§ **Instruction**
Please give back word for word the lines of the material below between the line containing "X0132354Y0013918D01*" and the line containing "X0107547Y0018537D01*", inclusive.

§ **Given records**

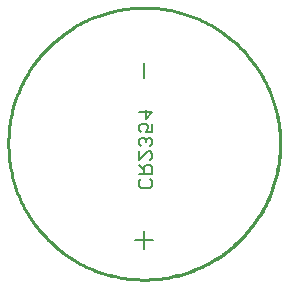
<source format=gbo>
G75*
%MOIN*%
%OFA0B0*%
%FSLAX25Y25*%
%IPPOS*%
%LPD*%
%AMOC8*
5,1,8,0,0,1.08239X$1,22.5*
%
%ADD10C,0.01000*%
%ADD11C,0.00500*%
%ADD12C,0.00700*%
D10*
X0082614Y0059000D02*
X0082628Y0060112D01*
X0082669Y0061223D01*
X0082737Y0062332D01*
X0082832Y0063440D01*
X0082955Y0064545D01*
X0083104Y0065647D01*
X0083281Y0066745D01*
X0083484Y0067838D01*
X0083715Y0068925D01*
X0083972Y0070007D01*
X0084255Y0071082D01*
X0084565Y0072150D01*
X0084900Y0073210D01*
X0085262Y0074261D01*
X0085649Y0075303D01*
X0086062Y0076336D01*
X0086500Y0077357D01*
X0086963Y0078368D01*
X0087451Y0079367D01*
X0087963Y0080354D01*
X0088499Y0081328D01*
X0089059Y0082289D01*
X0089642Y0083235D01*
X0090248Y0084167D01*
X0090877Y0085084D01*
X0091529Y0085985D01*
X0092202Y0086870D01*
X0092897Y0087738D01*
X0093612Y0088589D01*
X0094349Y0089422D01*
X0095106Y0090236D01*
X0095882Y0091032D01*
X0096678Y0091808D01*
X0097492Y0092565D01*
X0098325Y0093302D01*
X0099176Y0094017D01*
X0100044Y0094712D01*
X0100929Y0095385D01*
X0101830Y0096037D01*
X0102747Y0096666D01*
X0103679Y0097272D01*
X0104625Y0097855D01*
X0105586Y0098415D01*
X0106560Y0098951D01*
X0107547Y0099463D01*
X0108546Y0099951D01*
X0109557Y0100414D01*
X0110578Y0100852D01*
X0111611Y0101265D01*
X0112653Y0101652D01*
X0113704Y0102014D01*
X0114764Y0102349D01*
X0115832Y0102659D01*
X0116907Y0102942D01*
X0117989Y0103199D01*
X0119076Y0103430D01*
X0120169Y0103633D01*
X0121267Y0103810D01*
X0122369Y0103959D01*
X0123474Y0104082D01*
X0124582Y0104177D01*
X0125691Y0104245D01*
X0126802Y0104286D01*
X0127914Y0104300D01*
X0129026Y0104286D01*
X0130137Y0104245D01*
X0131246Y0104177D01*
X0132354Y0104082D01*
X0133459Y0103959D01*
X0134561Y0103810D01*
X0135659Y0103633D01*
X0136752Y0103430D01*
X0137839Y0103199D01*
X0138921Y0102942D01*
X0139996Y0102659D01*
X0141064Y0102349D01*
X0142124Y0102014D01*
X0143175Y0101652D01*
X0144217Y0101265D01*
X0145250Y0100852D01*
X0146271Y0100414D01*
X0147282Y0099951D01*
X0148281Y0099463D01*
X0149268Y0098951D01*
X0150242Y0098415D01*
X0151203Y0097855D01*
X0152149Y0097272D01*
X0153081Y0096666D01*
X0153998Y0096037D01*
X0154899Y0095385D01*
X0155784Y0094712D01*
X0156652Y0094017D01*
X0157503Y0093302D01*
X0158336Y0092565D01*
X0159150Y0091808D01*
X0159946Y0091032D01*
X0160722Y0090236D01*
X0161479Y0089422D01*
X0162216Y0088589D01*
X0162931Y0087738D01*
X0163626Y0086870D01*
X0164299Y0085985D01*
X0164951Y0085084D01*
X0165580Y0084167D01*
X0166186Y0083235D01*
X0166769Y0082289D01*
X0167329Y0081328D01*
X0167865Y0080354D01*
X0168377Y0079367D01*
X0168865Y0078368D01*
X0169328Y0077357D01*
X0169766Y0076336D01*
X0170179Y0075303D01*
X0170566Y0074261D01*
X0170928Y0073210D01*
X0171263Y0072150D01*
X0171573Y0071082D01*
X0171856Y0070007D01*
X0172113Y0068925D01*
X0172344Y0067838D01*
X0172547Y0066745D01*
X0172724Y0065647D01*
X0172873Y0064545D01*
X0172996Y0063440D01*
X0173091Y0062332D01*
X0173159Y0061223D01*
X0173200Y0060112D01*
X0173214Y0059000D01*
X0173200Y0057888D01*
X0173159Y0056777D01*
X0173091Y0055668D01*
X0172996Y0054560D01*
X0172873Y0053455D01*
X0172724Y0052353D01*
X0172547Y0051255D01*
X0172344Y0050162D01*
X0172113Y0049075D01*
X0171856Y0047993D01*
X0171573Y0046918D01*
X0171263Y0045850D01*
X0170928Y0044790D01*
X0170566Y0043739D01*
X0170179Y0042697D01*
X0169766Y0041664D01*
X0169328Y0040643D01*
X0168865Y0039632D01*
X0168377Y0038633D01*
X0167865Y0037646D01*
X0167329Y0036672D01*
X0166769Y0035711D01*
X0166186Y0034765D01*
X0165580Y0033833D01*
X0164951Y0032916D01*
X0164299Y0032015D01*
X0163626Y0031130D01*
X0162931Y0030262D01*
X0162216Y0029411D01*
X0161479Y0028578D01*
X0160722Y0027764D01*
X0159946Y0026968D01*
X0159150Y0026192D01*
X0158336Y0025435D01*
X0157503Y0024698D01*
X0156652Y0023983D01*
X0155784Y0023288D01*
X0154899Y0022615D01*
X0153998Y0021963D01*
X0153081Y0021334D01*
X0152149Y0020728D01*
X0151203Y0020145D01*
X0150242Y0019585D01*
X0149268Y0019049D01*
X0148281Y0018537D01*
X0147282Y0018049D01*
X0146271Y0017586D01*
X0145250Y0017148D01*
X0144217Y0016735D01*
X0143175Y0016348D01*
X0142124Y0015986D01*
X0141064Y0015651D01*
X0139996Y0015341D01*
X0138921Y0015058D01*
X0137839Y0014801D01*
X0136752Y0014570D01*
X0135659Y0014367D01*
X0134561Y0014190D01*
X0133459Y0014041D01*
X0132354Y0013918D01*
X0131246Y0013823D01*
X0130137Y0013755D01*
X0129026Y0013714D01*
X0127914Y0013700D01*
X0126802Y0013714D01*
X0125691Y0013755D01*
X0124582Y0013823D01*
X0123474Y0013918D01*
X0122369Y0014041D01*
X0121267Y0014190D01*
X0120169Y0014367D01*
X0119076Y0014570D01*
X0117989Y0014801D01*
X0116907Y0015058D01*
X0115832Y0015341D01*
X0114764Y0015651D01*
X0113704Y0015986D01*
X0112653Y0016348D01*
X0111611Y0016735D01*
X0110578Y0017148D01*
X0109557Y0017586D01*
X0108546Y0018049D01*
X0107547Y0018537D01*
X0106560Y0019049D01*
X0105586Y0019585D01*
X0104625Y0020145D01*
X0103679Y0020728D01*
X0102747Y0021334D01*
X0101830Y0021963D01*
X0100929Y0022615D01*
X0100044Y0023288D01*
X0099176Y0023983D01*
X0098325Y0024698D01*
X0097492Y0025435D01*
X0096678Y0026192D01*
X0095882Y0026968D01*
X0095106Y0027764D01*
X0094349Y0028578D01*
X0093612Y0029411D01*
X0092897Y0030262D01*
X0092202Y0031130D01*
X0091529Y0032015D01*
X0090877Y0032916D01*
X0090248Y0033833D01*
X0089642Y0034765D01*
X0089059Y0035711D01*
X0088499Y0036672D01*
X0087963Y0037646D01*
X0087451Y0038633D01*
X0086963Y0039632D01*
X0086500Y0040643D01*
X0086062Y0041664D01*
X0085649Y0042697D01*
X0085262Y0043739D01*
X0084900Y0044790D01*
X0084565Y0045850D01*
X0084255Y0046918D01*
X0083972Y0047993D01*
X0083715Y0049075D01*
X0083484Y0050162D01*
X0083281Y0051255D01*
X0083104Y0052353D01*
X0082955Y0053455D01*
X0082832Y0054560D01*
X0082737Y0055668D01*
X0082669Y0056777D01*
X0082628Y0057888D01*
X0082614Y0059000D01*
D11*
X0124914Y0027000D02*
X0130914Y0027000D01*
X0127914Y0024000D02*
X0127914Y0030000D01*
X0082638Y0059000D02*
X0082652Y0060111D01*
X0082693Y0061222D01*
X0082761Y0062331D01*
X0082856Y0063438D01*
X0082978Y0064542D01*
X0083128Y0065643D01*
X0083305Y0066740D01*
X0083508Y0067833D01*
X0083738Y0068920D01*
X0083995Y0070001D01*
X0084278Y0071076D01*
X0084588Y0072143D01*
X0084923Y0073202D01*
X0085285Y0074253D01*
X0085672Y0075295D01*
X0086084Y0076326D01*
X0086522Y0077348D01*
X0086985Y0078358D01*
X0087472Y0079357D01*
X0087984Y0080343D01*
X0088520Y0081316D01*
X0089079Y0082277D01*
X0089662Y0083223D01*
X0090268Y0084154D01*
X0090897Y0085070D01*
X0091548Y0085971D01*
X0092221Y0086855D01*
X0092915Y0087723D01*
X0093631Y0088573D01*
X0094367Y0089406D01*
X0095123Y0090220D01*
X0095899Y0091015D01*
X0096694Y0091791D01*
X0097508Y0092547D01*
X0098341Y0093283D01*
X0099191Y0093999D01*
X0100059Y0094693D01*
X0100943Y0095366D01*
X0101844Y0096017D01*
X0102760Y0096646D01*
X0103691Y0097252D01*
X0104637Y0097835D01*
X0105598Y0098394D01*
X0106571Y0098930D01*
X0107557Y0099442D01*
X0108556Y0099929D01*
X0109566Y0100392D01*
X0110588Y0100830D01*
X0111619Y0101242D01*
X0112661Y0101629D01*
X0113712Y0101991D01*
X0114771Y0102326D01*
X0115838Y0102636D01*
X0116913Y0102919D01*
X0117994Y0103176D01*
X0119081Y0103406D01*
X0120174Y0103609D01*
X0121271Y0103786D01*
X0122372Y0103936D01*
X0123476Y0104058D01*
X0124583Y0104153D01*
X0125692Y0104221D01*
X0126803Y0104262D01*
X0127914Y0104276D01*
X0129025Y0104262D01*
X0130136Y0104221D01*
X0131245Y0104153D01*
X0132352Y0104058D01*
X0133456Y0103936D01*
X0134557Y0103786D01*
X0135654Y0103609D01*
X0136747Y0103406D01*
X0137834Y0103176D01*
X0138915Y0102919D01*
X0139990Y0102636D01*
X0141057Y0102326D01*
X0142116Y0101991D01*
X0143167Y0101629D01*
X0144209Y0101242D01*
X0145240Y0100830D01*
X0146262Y0100392D01*
X0147272Y0099929D01*
X0148271Y0099442D01*
X0149257Y0098930D01*
X0150230Y0098394D01*
X0151191Y0097835D01*
X0152137Y0097252D01*
X0153068Y0096646D01*
X0153984Y0096017D01*
X0154885Y0095366D01*
X0155769Y0094693D01*
X0156637Y0093999D01*
X0157487Y0093283D01*
X0158320Y0092547D01*
X0159134Y0091791D01*
X0159929Y0091015D01*
X0160705Y0090220D01*
X0161461Y0089406D01*
X0162197Y0088573D01*
X0162913Y0087723D01*
X0163607Y0086855D01*
X0164280Y0085971D01*
X0164931Y0085070D01*
X0165560Y0084154D01*
X0166166Y0083223D01*
X0166749Y0082277D01*
X0167308Y0081316D01*
X0167844Y0080343D01*
X0168356Y0079357D01*
X0168843Y0078358D01*
X0169306Y0077348D01*
X0169744Y0076326D01*
X0170156Y0075295D01*
X0170543Y0074253D01*
X0170905Y0073202D01*
X0171240Y0072143D01*
X0171550Y0071076D01*
X0171833Y0070001D01*
X0172090Y0068920D01*
X0172320Y0067833D01*
X0172523Y0066740D01*
X0172700Y0065643D01*
X0172850Y0064542D01*
X0172972Y0063438D01*
X0173067Y0062331D01*
X0173135Y0061222D01*
X0173176Y0060111D01*
X0173190Y0059000D01*
X0173176Y0057889D01*
X0173135Y0056778D01*
X0173067Y0055669D01*
X0172972Y0054562D01*
X0172850Y0053458D01*
X0172700Y0052357D01*
X0172523Y0051260D01*
X0172320Y0050167D01*
X0172090Y0049080D01*
X0171833Y0047999D01*
X0171550Y0046924D01*
X0171240Y0045857D01*
X0170905Y0044798D01*
X0170543Y0043747D01*
X0170156Y0042705D01*
X0169744Y0041674D01*
X0169306Y0040652D01*
X0168843Y0039642D01*
X0168356Y0038643D01*
X0167844Y0037657D01*
X0167308Y0036684D01*
X0166749Y0035723D01*
X0166166Y0034777D01*
X0165560Y0033846D01*
X0164931Y0032930D01*
X0164280Y0032029D01*
X0163607Y0031145D01*
X0162913Y0030277D01*
X0162197Y0029427D01*
X0161461Y0028594D01*
X0160705Y0027780D01*
X0159929Y0026985D01*
X0159134Y0026209D01*
X0158320Y0025453D01*
X0157487Y0024717D01*
X0156637Y0024001D01*
X0155769Y0023307D01*
X0154885Y0022634D01*
X0153984Y0021983D01*
X0153068Y0021354D01*
X0152137Y0020748D01*
X0151191Y0020165D01*
X0150230Y0019606D01*
X0149257Y0019070D01*
X0148271Y0018558D01*
X0147272Y0018071D01*
X0146262Y0017608D01*
X0145240Y0017170D01*
X0144209Y0016758D01*
X0143167Y0016371D01*
X0142116Y0016009D01*
X0141057Y0015674D01*
X0139990Y0015364D01*
X0138915Y0015081D01*
X0137834Y0014824D01*
X0136747Y0014594D01*
X0135654Y0014391D01*
X0134557Y0014214D01*
X0133456Y0014064D01*
X0132352Y0013942D01*
X0131245Y0013847D01*
X0130136Y0013779D01*
X0129025Y0013738D01*
X0127914Y0013724D01*
X0126803Y0013738D01*
X0125692Y0013779D01*
X0124583Y0013847D01*
X0123476Y0013942D01*
X0122372Y0014064D01*
X0121271Y0014214D01*
X0120174Y0014391D01*
X0119081Y0014594D01*
X0117994Y0014824D01*
X0116913Y0015081D01*
X0115838Y0015364D01*
X0114771Y0015674D01*
X0113712Y0016009D01*
X0112661Y0016371D01*
X0111619Y0016758D01*
X0110588Y0017170D01*
X0109566Y0017608D01*
X0108556Y0018071D01*
X0107557Y0018558D01*
X0106571Y0019070D01*
X0105598Y0019606D01*
X0104637Y0020165D01*
X0103691Y0020748D01*
X0102760Y0021354D01*
X0101844Y0021983D01*
X0100943Y0022634D01*
X0100059Y0023307D01*
X0099191Y0024001D01*
X0098341Y0024717D01*
X0097508Y0025453D01*
X0096694Y0026209D01*
X0095899Y0026985D01*
X0095123Y0027780D01*
X0094367Y0028594D01*
X0093631Y0029427D01*
X0092915Y0030277D01*
X0092221Y0031145D01*
X0091548Y0032029D01*
X0090897Y0032930D01*
X0090268Y0033846D01*
X0089662Y0034777D01*
X0089079Y0035723D01*
X0088520Y0036684D01*
X0087984Y0037657D01*
X0087472Y0038643D01*
X0086985Y0039642D01*
X0086522Y0040652D01*
X0086084Y0041674D01*
X0085672Y0042705D01*
X0085285Y0043747D01*
X0084923Y0044798D01*
X0084588Y0045857D01*
X0084278Y0046924D01*
X0083995Y0047999D01*
X0083738Y0049080D01*
X0083508Y0050167D01*
X0083305Y0051260D01*
X0083128Y0052357D01*
X0082978Y0053458D01*
X0082856Y0054562D01*
X0082761Y0055669D01*
X0082693Y0056778D01*
X0082652Y0057889D01*
X0082638Y0059000D01*
X0127914Y0081000D02*
X0127914Y0086000D01*
D12*
X0128416Y0070239D02*
X0128416Y0067370D01*
X0130568Y0069521D01*
X0126264Y0069521D01*
X0126981Y0065635D02*
X0126264Y0064918D01*
X0126264Y0063483D01*
X0126981Y0062766D01*
X0128416Y0062766D02*
X0129133Y0064200D01*
X0129133Y0064918D01*
X0128416Y0065635D01*
X0126981Y0065635D01*
X0130568Y0065635D02*
X0130568Y0062766D01*
X0128416Y0062766D01*
X0129133Y0061031D02*
X0128416Y0060314D01*
X0127698Y0061031D01*
X0126981Y0061031D01*
X0126264Y0060314D01*
X0126264Y0058879D01*
X0126981Y0058162D01*
X0126264Y0056427D02*
X0126264Y0053558D01*
X0129133Y0056427D01*
X0129850Y0056427D01*
X0130568Y0055710D01*
X0130568Y0054275D01*
X0129850Y0053558D01*
X0129850Y0051823D02*
X0128416Y0051823D01*
X0127698Y0051106D01*
X0127698Y0048954D01*
X0126264Y0048954D02*
X0130568Y0048954D01*
X0130568Y0051106D01*
X0129850Y0051823D01*
X0127698Y0050388D02*
X0126264Y0051823D01*
X0126981Y0047219D02*
X0126264Y0046502D01*
X0126264Y0045067D01*
X0126981Y0044350D01*
X0129850Y0044350D01*
X0130568Y0045067D01*
X0130568Y0046502D01*
X0129850Y0047219D01*
X0129850Y0058162D02*
X0130568Y0058879D01*
X0130568Y0060314D01*
X0129850Y0061031D01*
X0129133Y0061031D01*
X0128416Y0060314D02*
X0128416Y0059596D01*
M02*

</source>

§ **Your solution**
X0132354Y0013918D01*
X0131246Y0013823D01*
X0130137Y0013755D01*
X0129026Y0013714D01*
X0127914Y0013700D01*
X0126802Y0013714D01*
X0125691Y0013755D01*
X0124582Y0013823D01*
X0123474Y0013918D01*
X0122369Y0014041D01*
X0121267Y0014190D01*
X0120169Y0014367D01*
X0119076Y0014570D01*
X0117989Y0014801D01*
X0116907Y0015058D01*
X0115832Y0015341D01*
X0114764Y0015651D01*
X0113704Y0015986D01*
X0112653Y0016348D01*
X0111611Y0016735D01*
X0110578Y0017148D01*
X0109557Y0017586D01*
X0108546Y0018049D01*
X0107547Y0018537D01*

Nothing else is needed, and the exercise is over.